- What the exercise asks -
Total the lines of the entries below that hold the string "очень", then write only that total.

━━━

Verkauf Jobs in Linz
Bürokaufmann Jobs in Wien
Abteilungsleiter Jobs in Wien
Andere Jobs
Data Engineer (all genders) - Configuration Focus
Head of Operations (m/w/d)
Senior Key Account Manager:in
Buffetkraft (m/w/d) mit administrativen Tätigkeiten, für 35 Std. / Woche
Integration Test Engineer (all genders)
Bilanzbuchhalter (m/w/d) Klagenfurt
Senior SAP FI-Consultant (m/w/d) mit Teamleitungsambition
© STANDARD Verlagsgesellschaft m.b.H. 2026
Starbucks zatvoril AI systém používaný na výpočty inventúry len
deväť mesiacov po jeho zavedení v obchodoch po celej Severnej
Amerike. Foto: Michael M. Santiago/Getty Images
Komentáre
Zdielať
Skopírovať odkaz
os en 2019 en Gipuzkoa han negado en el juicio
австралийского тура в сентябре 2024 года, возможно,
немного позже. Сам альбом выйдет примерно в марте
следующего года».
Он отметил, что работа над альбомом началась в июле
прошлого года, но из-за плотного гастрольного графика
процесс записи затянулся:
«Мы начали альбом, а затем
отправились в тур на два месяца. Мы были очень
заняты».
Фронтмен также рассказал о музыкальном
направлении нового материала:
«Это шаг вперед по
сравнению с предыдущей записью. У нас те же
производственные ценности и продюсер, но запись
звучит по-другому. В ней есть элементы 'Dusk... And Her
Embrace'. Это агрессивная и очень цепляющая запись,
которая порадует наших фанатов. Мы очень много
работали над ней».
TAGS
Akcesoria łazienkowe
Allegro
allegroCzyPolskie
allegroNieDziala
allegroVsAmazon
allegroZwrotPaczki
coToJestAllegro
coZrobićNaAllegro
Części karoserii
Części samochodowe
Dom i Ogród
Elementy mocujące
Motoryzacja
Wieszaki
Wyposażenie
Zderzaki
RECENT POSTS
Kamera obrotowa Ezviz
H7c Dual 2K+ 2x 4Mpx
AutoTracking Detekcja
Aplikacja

━━━

- Exercise solution -
3